“Extremista” era una palabra de empleo abundante en los años de la violencia armada; después, con el tiempo, fue cayendo poco a poco en desuso. En cambio otra palabra, “terrorista”, de pertinencia acaso discutible en aquel período, se mantuvo y hasta ganó terreno, puede que al establecerse la evidencia de que existió un terrorismo de Estado, puede que por la actualidad que el término adquirió contemporáneamente a partir del ataque a las Torres Gemelas.
Existe por lo demás otra expresión: “delincuente subversivo”, que proliferó y no deja de retornar. Es interesante ese sintagma, como ocurre cada vez que dos palabras se asocian hasta hacerse inseparables, tal si fuesen en verdad una sola. Cuando eso pasa, hay dos conceptos que parecen implicarse mutuamente: si hay delincuencia, ha de haber por lo tanto subversión y si hay subversión, ha de haber por lo tanto delincuencia. La combinación inescindible de los dos términos, como si de un siamés léxico se tratara, acaba por producir ese efecto semántico (y a la par que semántico, ideológico).
No obstante, existen diversas formas de delincuencia que, lejos de subvertir el estado de cosas, se benefician con el mismo y a cambio lo confirman y lo refuerzan, lo subrayan y lo conservan. Pensemos por ejemplo en las entidades bancarias que hurtan los ahorros de sus clientes, o en las aseguradoras que quiebran a propósito y se autoliquidan, o en los empresarios que evaden impuestos y contratan en negro, o en los comerciantes de estupefacientes con o sin complicidad de funcionarios. Es evidente que no toda delincuencia es subversiva ni tendría por qué serlo. Pero a la inversa, si se recorre aquel mismo sintagma sólo que en un sentido contrario, puede que no sea del todo preciso postular que lo que hace un subversivo es sin más violar las leyes. Puede que resulte impreciso, o por lo menos insuficiente, pensarlo exactamente así.
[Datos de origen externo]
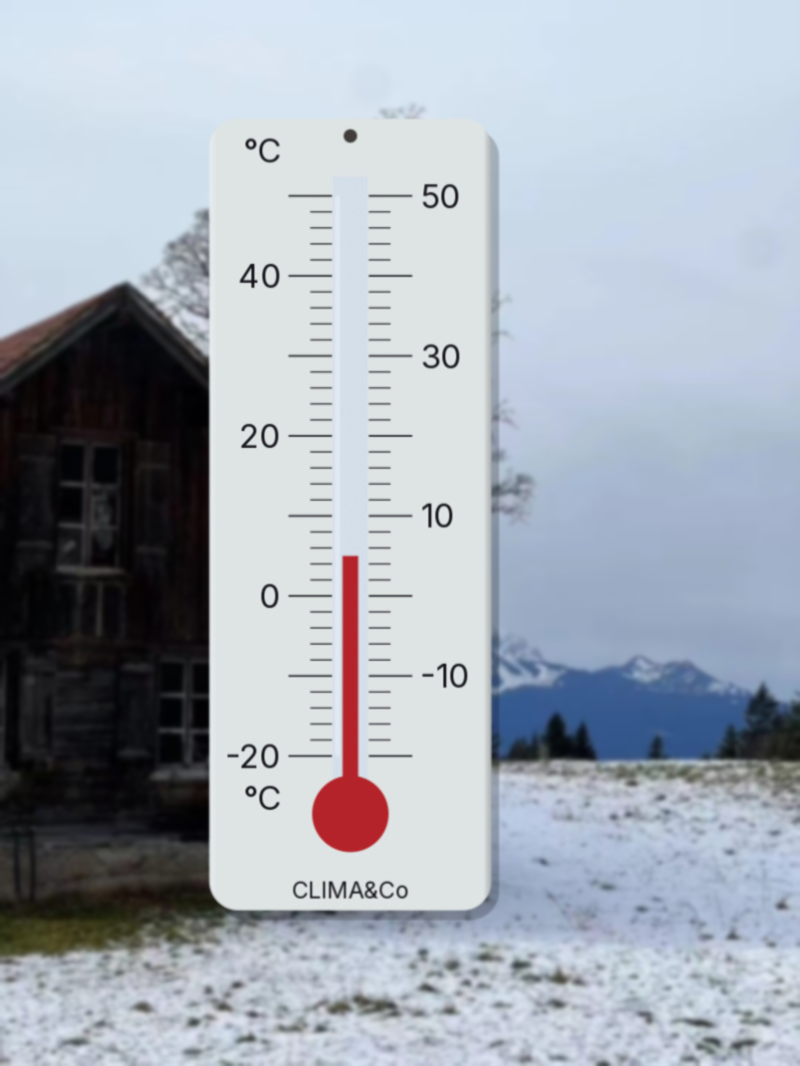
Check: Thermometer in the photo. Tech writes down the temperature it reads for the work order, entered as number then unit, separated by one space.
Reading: 5 °C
Porque el delincuente viola una ley a la que, como tal, admite; se pone afuera de la ley, en efecto, pero al ponerse afuera no deja de reconocerle un adentro, es decir un espacio propio, es decir una entidad. El subversivo, en cambio, si lo es, parte de la base de que las leyes vigentes carecen de validez: no quiere sustraerse de su alcance, quiere abolirlas, suprimirlas, quiere superarlas porque las desconoce como instrumento de justicia, quiere fundar en su lugar otra clase de legalidad, una justicia de otra clase. Ultimamente la palabra “subversivo” viene remitiendo cada vez menos a la palabra “revolucionario” y cada vez más a la palabra “transgresor”, utilizada en los medios de comunicación para designar a las personas que dicen malas palabras en público o hacen gala de preferencias sexuales no aprobadas por las autoridades vaticanas o saltan desde pisos algo altos a las piletas de natación de sus hoteles.
Pero el subversivo lo que se propone es separar a la legalidad de la legitimidad. Por eso ataca las leyes existentes: por saberlas tan huecas como engañosas. Hacer del subversivo un delincuente implica la voluntad de contrarrestar semejante intento: hacer que la ley persista, hacerla prevalecer, y por ende hacer que la subversión se recapture en su sentido como pura delincuencia. ¿Quién impera, en definitiva? ¿Quién se impone? Depende de cada caso. ¿En qué circunstancias puede el subversivo ascender a la condición del héroe revolucionario? Cuando vence. ¿Y en qué circunstancias cae a la llana condición del delincuente? Cuando pierde. Porque, cuando vence, las leyes que lo condenarían ya no existen más. Y cuando pierde, no puede ser otra cosa que culpable frente a las leyes cuya potestad puso en cuestión. “La historia me absolverá”, declaró famosamente Fidel Castro ante un tribunal que lo iba a condenar sin lugar a dudas. En la distancia temporal que va de 1953 (derrota en el asalto al Moncada) a 1959 (victoria de la Revolución) se juega esa diferencia. La misma justicia que condena y castiga al revolucionario en su derrota se ve vaciada como farsa y disuelta en su poder de cara al revolucionario en su victoria.
¿Y Apablaza? ¿Y Galvarino Apablaza? Tironean las justicias y los organismos aquende y allende los Andes. ¿Militante popular o asesino común? ¿Luchador social o criminal? ¿Delincuente o subversivo? ¿O delincuente subversivo? Algún apasionado de los significantes ya habrá señalado, sin dudas, que Apablaza es anagrama de aplazaba. A veces hace falta que pase el tiempo para que encuentren su mejor lugar los sentidos del pasado político.